Challenger was examining the twin fang marks on his hand. The skin around the bite was already swollen and red, and very painful.

"I don't believe it injected any venom," he commented as he examined the wound. "But i still need to treat this. The sooner the better.
" Did it bite Tommy?"

Ned was already examining his son's hands and feet, the boy giggling as if being tickled. He sighed with relief as he shook his head.

"No," Ned replied, eyeing the older man. "Are you going to be alright?"
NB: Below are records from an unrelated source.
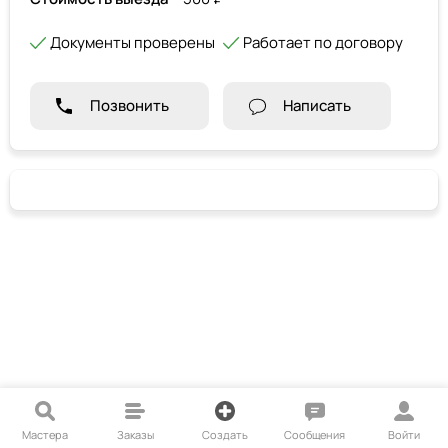
Документы проверены
Работает по договору
Позвонить
Написать
Мастера
Заказы
Создать
Сообщения
Войти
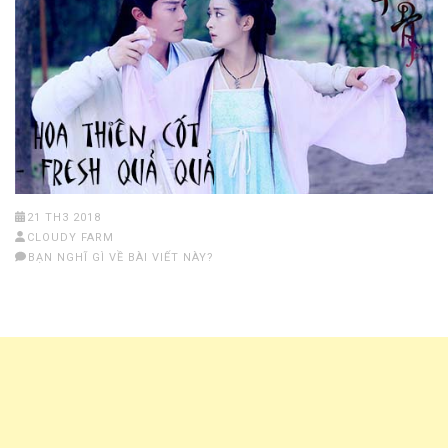
21 TH3 2018
CLOUDY FARM
BẠN NGHĨ GÌ VỀ BÀI VIẾT NÀY?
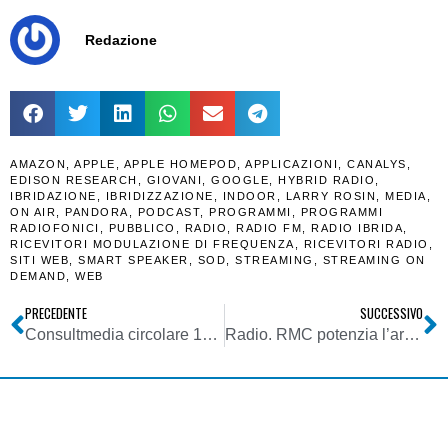
Redazione
AMAZON
,
APPLE
,
APPLE HOMEPOD
,
APPLICAZIONI
,
CANALYS
,
EDISON RESEARCH
,
GIOVANI
,
GOOGLE
,
HYBRID RADIO
,
IBRIDAZIONE
,
IBRIDIZZAZIONE
,
INDOOR
,
LARRY ROSIN
,
MEDIA
,
ON AIR
,
PANDORA
,
PODCAST
,
PROGRAMMI
,
PROGRAMMI
RADIOFONICI
,
PUBBLICO
,
RADIO
,
RADIO FM
,
RADIO IBRIDA
,
RICEVITORI MODULAZIONE DI FREQUENZA
,
RICEVITORI RADIO
,
SITI WEB
,
SMART SPEAKER
,
SOD
,
STREAMING
,
STREAMING ON
DEMAND
,
WEB
PRECEDENTE
SUCCESSIVO
Consultmedia circolare 14022018 DM 20102017 modalità presentazione domande contributi radio tv locali ex regolamento dpr 146-2017 anno 2018
Radio. RMC potenzia l’area digital. Subito nuovo sito con accesso a brand bouquet IP che già garantisce 3 mln di accessi mensili e su cui l’emittente punta in modo particolare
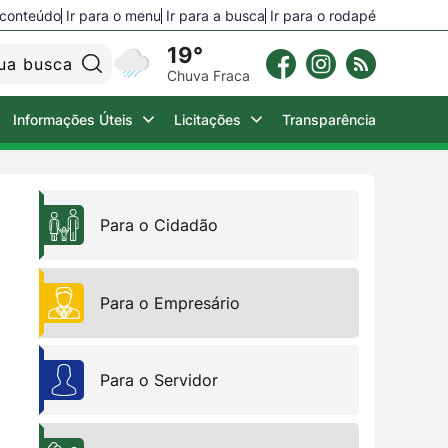
o conteúdo
Ir para o menu
Ir para a busca
Ir para o rodapé
19°
Pesquisar:
Chuva Fraca
Informações Úteis
Licitações
Transparência
Para o Empresário
Para o Cidadão
Para o Turista
Para o Empresário
Câmara Municipal
Para o Servidor
2ª Via de Água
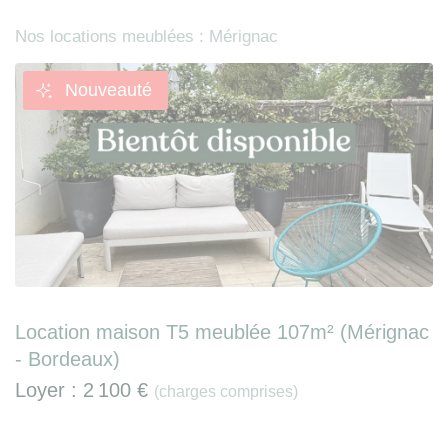
Nos locations meublées : Mérignac
Nouveauté
Location maison T5 meublée 107m² (Mérignac
- Bordeaux)
Loyer :
2 100 €
(charges comprises)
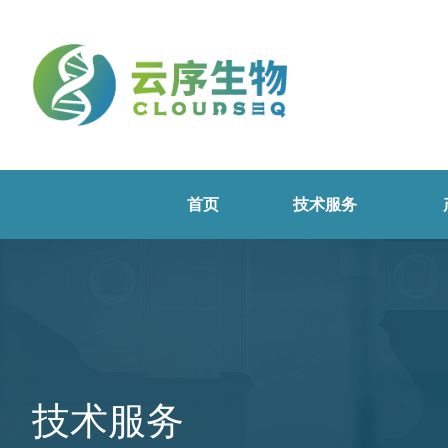
首页
技术服务
技术服务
"I believe so," Challenger was pressing his hand to his chest. "Most spiders won't inject their venom on such a large target, but if they do it shouldn't be enough to do any significant damage."

"What kind of spider is this?" Roxton asked holding the knife in the air. One of the spider's legs was still moving.

"I'm not certain," was the reply. "But magnificent isn't it? Those legs are at least fifteen centimeters, the body alone is five centimeters. If you don't mind, John, I'd like to examine it in the lab, perhaps I can determine the species, if it is indeed poisonous, or how toxic it may be."

Roxton frowned at the idea of carrying the dead animal to the Treehouse but knew there was no arguing with the scientist.

"Yet another fine specimen for your collection, George," the hunter laughed.

"I'd say we've had enough swimming for one day," Ned added still cradling his son, although Tommy was squirming to be put down. The father reluctantly let him.

Tommy ran to Challenger, pointing to the injured hand.

"Ouch?" He said, frowning at the laughter from the men. He grabbed the hand, kissed it and beamed. "All better."

Challenger knelt and the boy hugged him tightly.
"Yes, Tommy, all better," he smiled.

The End

A/N: the spider is a Brazilian wandering spider, which was listed in 2010 in the Guiness Book of World Records as the most venomous spider however, there is an antivenom available. Although there have been reported deaths from these spiders few bites are deadly as the spider normally would not kill a human with a single bite, realistically it would conserve its venom for hunting or defense. Using enough venom would leave the spider vulnerable to predators or unable to kill its prey. The bite can be painful as with any animal bite. The species is found native to Brazil, Costa Rica, and Argentina. A number of these spiders have been found in shipments of bananas to the UK also earning them the nickname banana spiders.